- [Work to be completed]
Using only the entries below, output the lines starting at the one containing "BURGER’THIK – CASIERS – FRIGO CONNECTÉ" and ending at the one containing "The Washington Institute on X", exactly and inclusive of both, omitting the pictures.

- [Records supplied]

*** Block opens ***

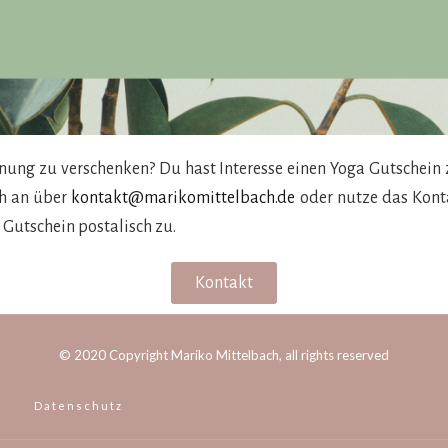
nung zu verschenken? Du hast Interesse einen Yoga Gutschein 
ch an über
kontakt@marikomittelbach.de
oder nutze das Konta
 Gutschein postalisch zu.
Kontakt
© 2020 Copyright Mariko Mittelbach, all rights reserved
Datenschutz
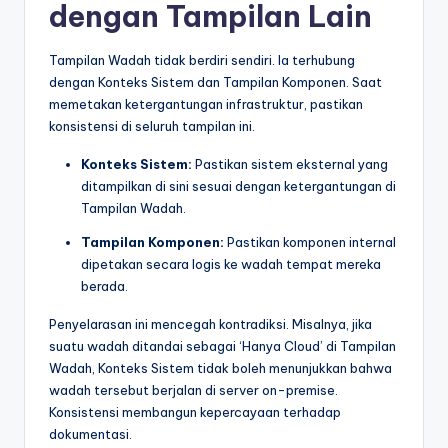
dengan Tampilan Lain
Tampilan Wadah tidak berdiri sendiri. Ia terhubung
dengan Konteks Sistem dan Tampilan Komponen. Saat
memetakan ketergantungan infrastruktur, pastikan
konsistensi di seluruh tampilan ini.
Konteks Sistem:
Pastikan sistem eksternal yang
ditampilkan di sini sesuai dengan ketergantungan di
Tampilan Wadah.
Tampilan Komponen:
Pastikan komponen internal
dipetakan secara logis ke wadah tempat mereka
berada.
Penyelarasan ini mencegah kontradiksi. Misalnya, jika
suatu wadah ditandai sebagai ‘Hanya Cloud’ di Tampilan
Wadah, Konteks Sistem tidak boleh menunjukkan bahwa
wadah tersebut berjalan di server on-premise.
Konsistensi membangun kepercayaan terhadap
dokumentasi.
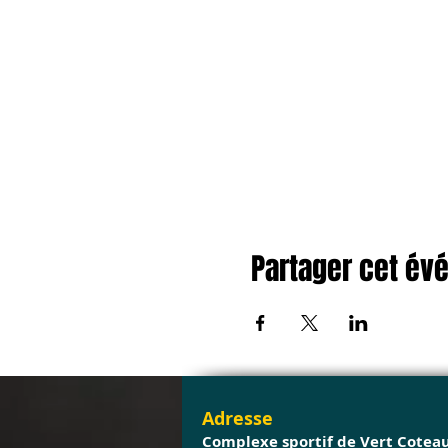
Partager cet é
Adresse
Complexe sportif de Vert Cotea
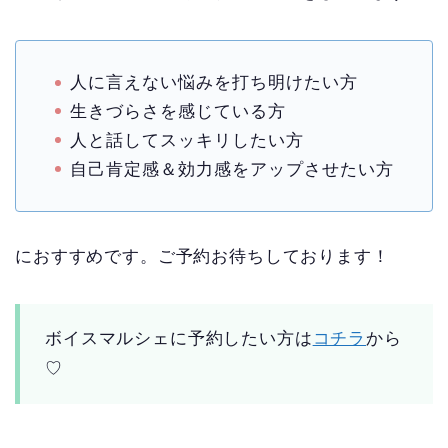
人に言えない悩みを打ち明けたい方
生きづらさを感じている方
人と話してスッキリしたい方
自己肯定感＆効力感をアップさせたい方
におすすめです。ご予約お待ちしております！
ボイスマルシェに予約したい方は
コチラ
から
♡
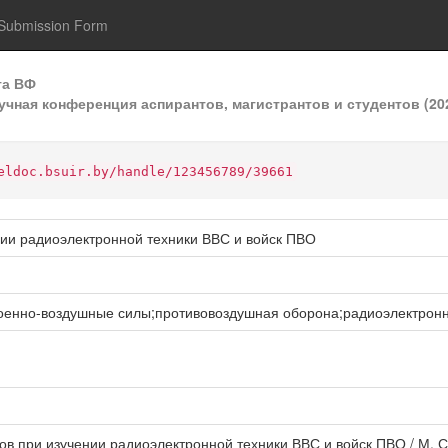
Submission Form
та ВФ
учная конференция аспирантов, магистрантов и студентов (20
eldoc.bsuir.by/handle/123456789/39661
нии радиоэлектронной техники ВВС и войск ПВО
оенно-воздушные силы;противовоздушная оборона;радиоэлектронн
ов при изучении радиоэлектронной техники ВВС и войск ПВО / М. С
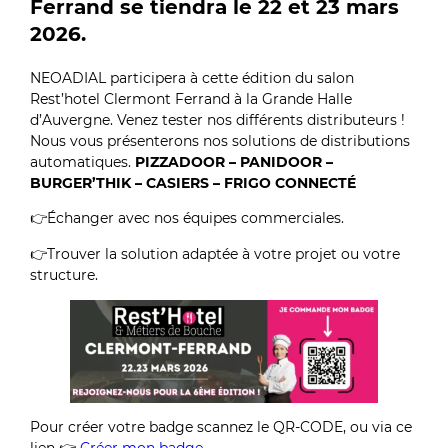
Ferrand se tiendra le 22 et 23 mars
2026.
NEOADIAL participera à cette édition du salon
Rest’hotel Clermont Ferrand à la Grande Halle
d’Auvergne. Venez tester nos différents distributeurs !
Nous vous présenterons nos solutions de distributions
automatiques.
PIZZADOOR – PANIDOOR –
BURGER’THIK – CASIERS – FRIGO CONNECTÉ
👉Échanger avec nos équipes commerciales.
👉Trouver la solution adaptée à votre projet ou votre
structure.
Pour créer votre badge scannez le QR-CODE, ou via ce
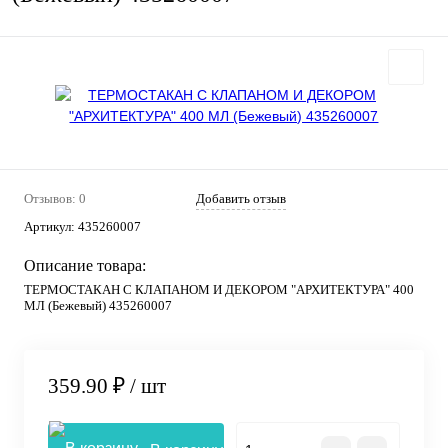
Отзывов: 0
Добавить отзыв
Артикул:
435260007
Описание товара:
ТЕРМОСТАКАН С КЛАПАНОМ И ДЕКОРОМ "АРХИТЕКТУРА" 400
МЛ (Бежевый) 435260007
359.90 ₽
/ шт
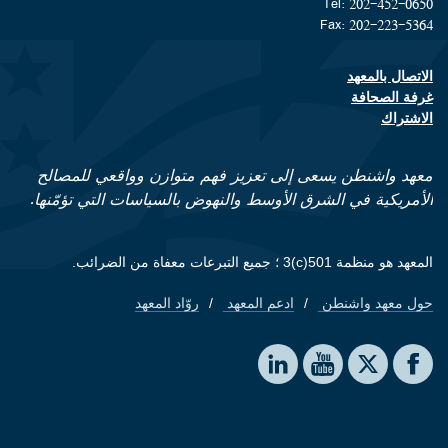
Tel: 202-452-0650
Fax: 202-223-5364
الاتصال بالمعهد
Footer contact links
غرفة الصحافة
الاشتراك
معهد واشنطن يسعى إلى تعزيز فهم متوازن وواقعي للمصالح
الأمريكية في الشرق الأوسط والنهوض بالسياسات التي تؤمّنها.
المعهد هو منظمة 501(c)3 ؛ جميع التبرعات معفاة من الضرائب.
حول معهد واشنطن
ادعم المعهد
روّاد المعهد
Footer quick links
Social media
The Washington Institute on LinkedIn
The Washington Institute on YouTube
The Washington Institute on Facebook
The Washington Institute on X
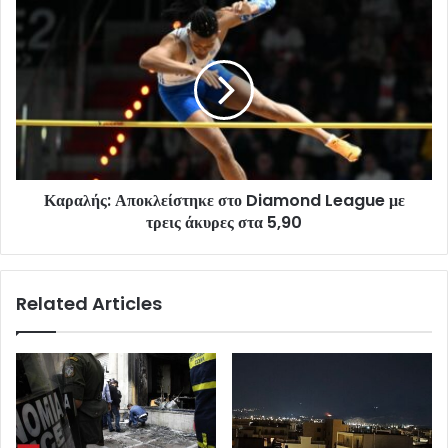
Καραλής: Αποκλείστηκε στο Diamond League με
τρεις άκυρες στα 5,90
Related Articles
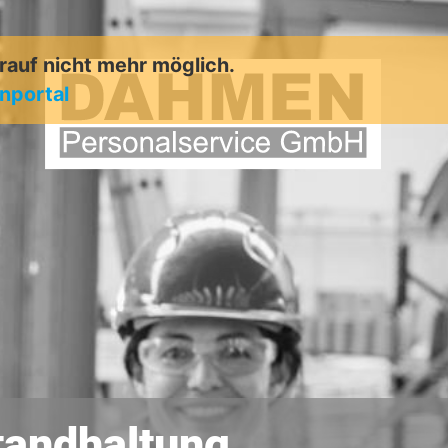
arauf nicht mehr möglich.
enportal
tandhaltung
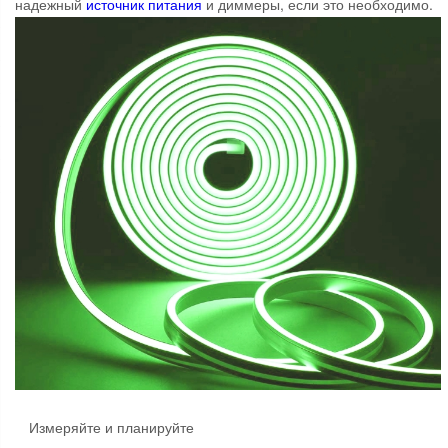
надежный
источник питания
и диммеры, если это необходимо.
Измеряйте и планируйте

*** Block closes ***

- [Problem solution]
BURGER’THIK – CASIERS – FRIGO CONNECTÉ
👉Échanger avec nos équipes commerciales.
👉Trouver la solution adaptée à votre projet ou votre
structure.
Pour créer votre badge scannez le QR-CODE, ou via ce
Отзывов: 0
Добавить отзыв
Артикул:
435260007
Описание товара:
ТЕРМОСТАКАН С КЛАПАНОМ И ДЕКОРОМ "АРХИТЕКТУРА" 400
МЛ (Бежевый) 435260007
359.90 ₽
/ шт
Tel: 202-452-0650
Fax: 202-223-5364
الاتصال بالمعهد
Footer contact links
غرفة الصحافة
الاشتراك
معهد واشنطن يسعى إلى تعزيز فهم متوازن وواقعي للمصالح
الأمريكية في الشرق الأوسط والنهوض بالسياسات التي تؤمّنها.
المعهد هو منظمة 501(c)3 ؛ جميع التبرعات معفاة من الضرائب.
حول معهد واشنطن
ادعم المعهد
روّاد المعهد
Footer quick links
Social media
The Washington Institute on LinkedIn
The Washington Institute on YouTube
The Washington Institute on Facebook
The Washington Institute on X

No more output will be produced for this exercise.